Everyone I know spends most of their working day pretending to work and a small proportion of their time actually working. Most people I know don’t have the slightest clue what their job really is and whether their seemingly minuscule contribution even makes a difference in the grander scheme of things. Most suspect it doesn’t.
Let’s face it , New News could set up an automated computer program with some fancy algorithm to select the daily Hot or Not picks. I am not an integral part of this procedure. With regular thoughts like these, it’s no wonder I often feel bored and pointless at work, even though I’m assured I am a key part of the New News team when I raise these concerns at my appraisal. I know Glinda feels the same way in her job. As she often remarks, a twelve-year-old or a trained chimpanzee could do it. Where’s the job satisfaction from that disturbing insight?
Glinda works in fashion PR, which as far as PR goes is the lowest of the low in terms of job content and pay packet when you first start out. This is because of the perceived glamour and number of bodies willing to work slavishly long hours for peanuts to get their foot in the door – this is a job Glinda fought to get.
L uckily, she has parental support. They let her, and therefore me, live in their gorgeous Notting Hill apartment at quite a cheap rate. Most people starting out in her field aren’t this fortunate. They either struggle on their meagre salary to live somewhere central or face a nightmare commute, a commute that means they can’t even supplement their salary by taking a second job. Not that there’s enough time for a second job. Several people we know gave up their dream job in order to live a less poverty-stricken life. It’s a tough call – do you live to work, or work to live? It has to be work to live, right?
Glinda ’s dream means being treated like a dog at Candygurl PR – she is treated as their slave – but she’s a fighter. Even though she’s a comfortable size ten-twelve, short, with hair some would describe as mousey blonde and a smattering of freckles she doesn’t conceal, she knows she doesn’t scream fashion PR gurl based on her appearance. But, she has the determination of a dog on heat, and this meant she finally managed to snag the Candygurl PR job after a double-dozen’s worth of rejections, if not more. She was tenacious and it paid off, even if it means she is unlikely to reap the proper success, credit and respect she deserves for a long time.
What else about Glinds? Well, s he’s clever. She has a First in Economics and French from Leeds, yet prefers the dizzying world of fashion to life in the serious world. That’s where we met, at Leeds, in our second year. We met on the infamous Otley Pub Run and ended up bonding in the loos, between vomiting. Don’t judge us, we were students. It happens.

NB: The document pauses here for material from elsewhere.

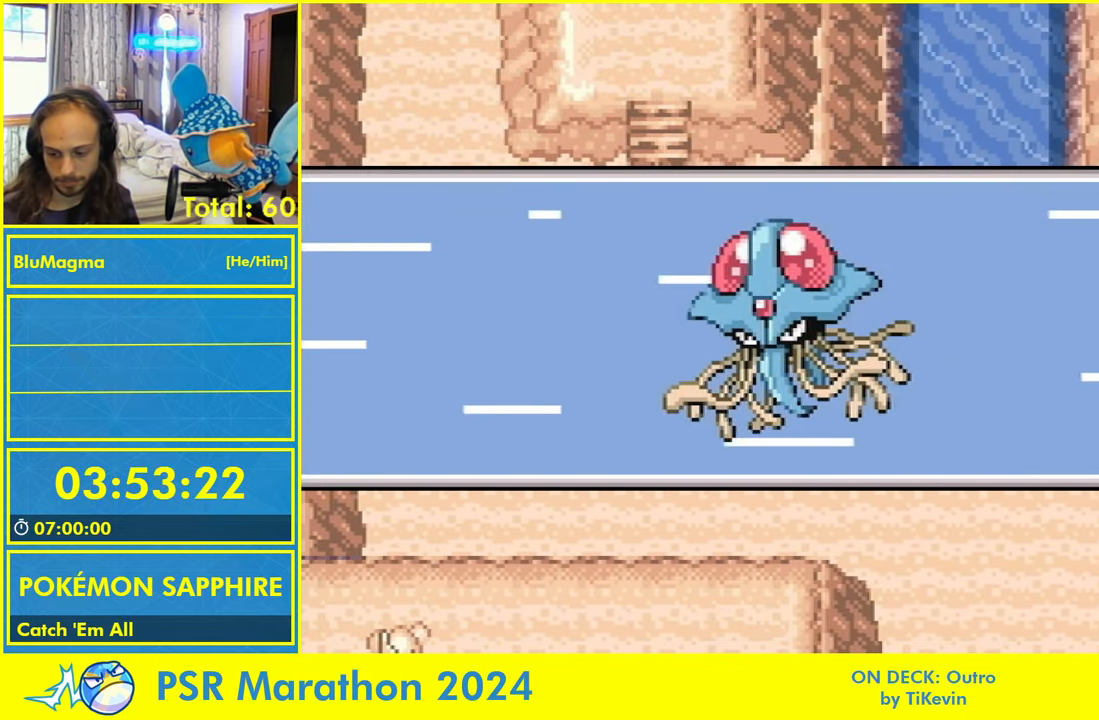
{"dt_ms": 500, "buttons": ["DPAD_RIGHT"], "events": []}
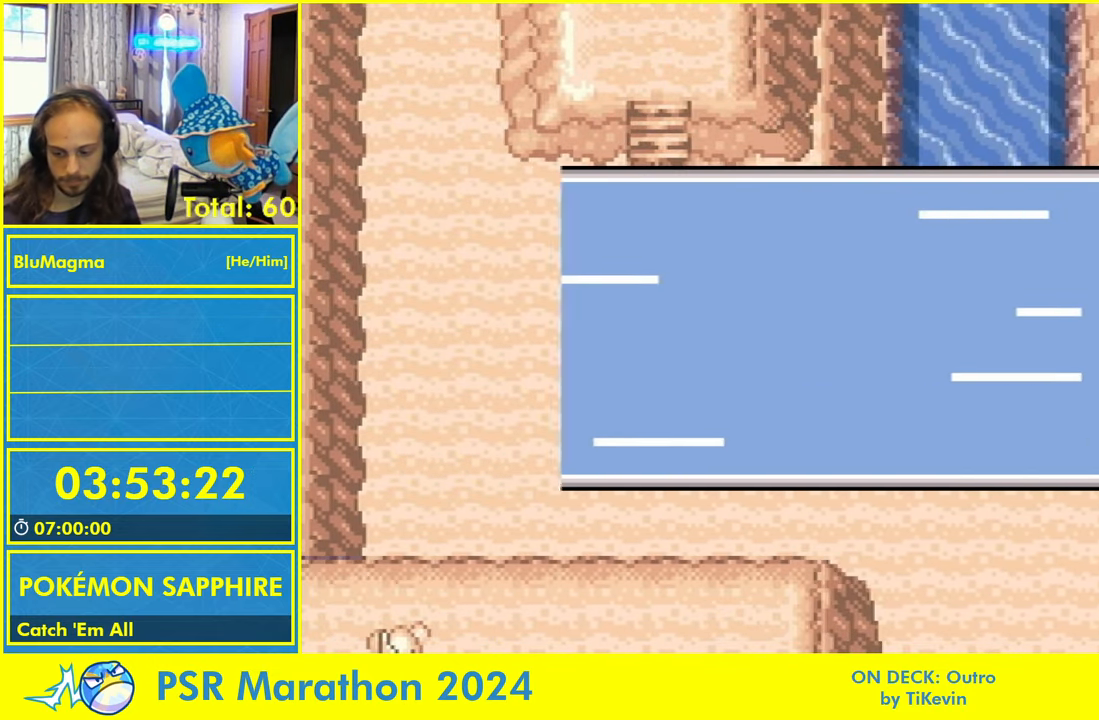
{"dt_ms": 500, "buttons": ["DPAD_RIGHT"], "events": []}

Something must have clicked that evening between us though because we ended up becoming firm friends, sharing a house in Headingley in our final year. It was a stark contrast to where we’d respectively grown-up. I was reared on blue skies and crisp modern architecture in Durban; Glinda on the mock-Tudor style so popular in certain parts of Berkshire. But, it was home, and we became great lovers of the dry-stone walls and rolling hills of the Dales, often heading up to Malhamdale and the surrounding areas to spend the day rambling around, much to the amazement of everyone who knew us. This included Tiggy Boodles who, unfortunately, wound up living next door to us with her motley crew.

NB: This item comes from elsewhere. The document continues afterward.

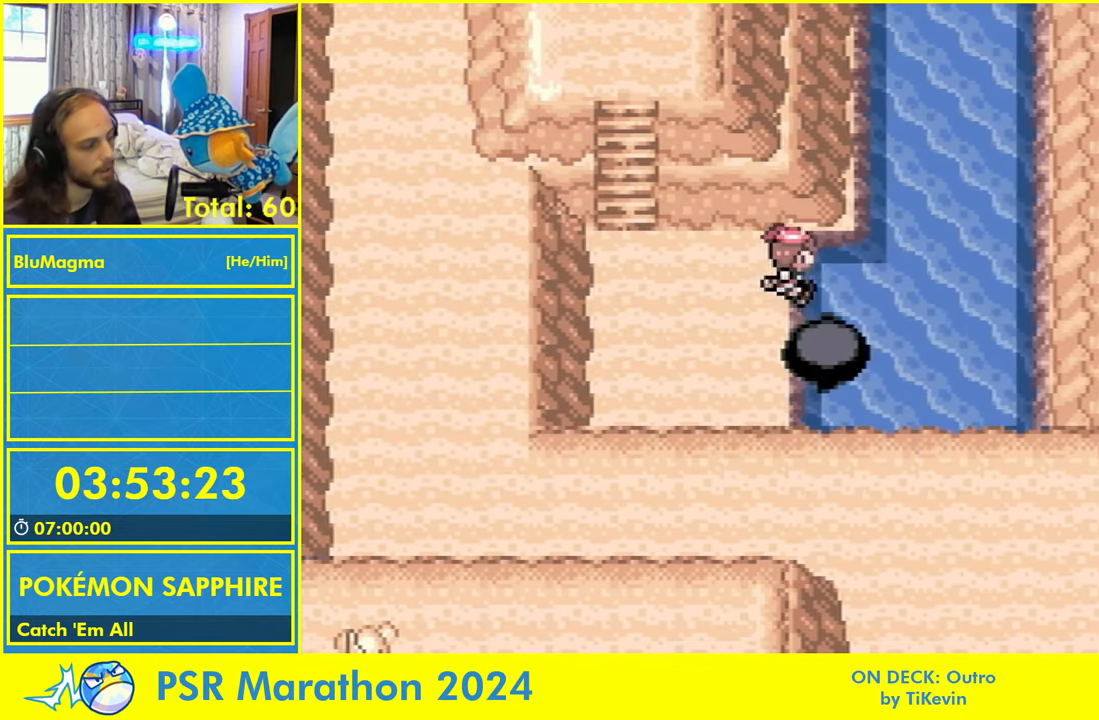
{"dt_ms": 500, "buttons": ["DPAD_UP"]}
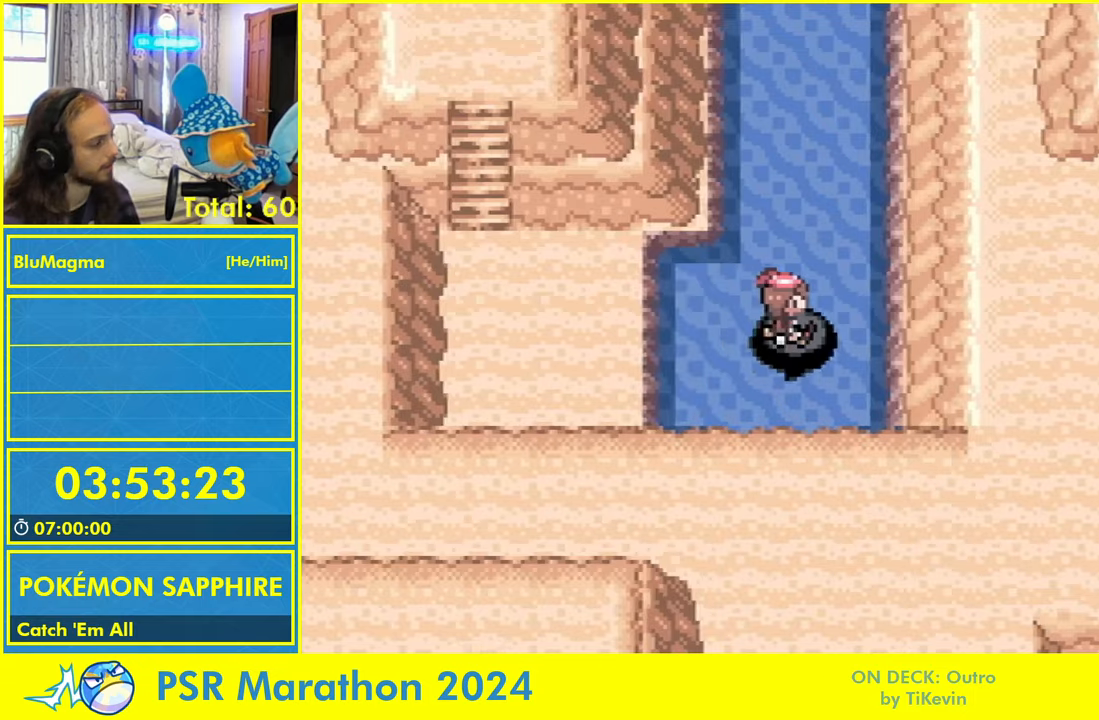
{"dt_ms": 500, "buttons": ["DPAD_UP"], "events": []}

Tiggy preferred spending her Saturdays hitting the Victoria Quarter – Leeds’ awesome shopping arcade – much to her mum and stepfather’s dismay. They were especially peeved to hear I spent mine rambling around in a free leisure pursuit injecting myself with healthy fresh air. In fact, they insisted when they were over from Durban to visit Tiggy that they, and therefore Tiggy too, would join us in the Dales.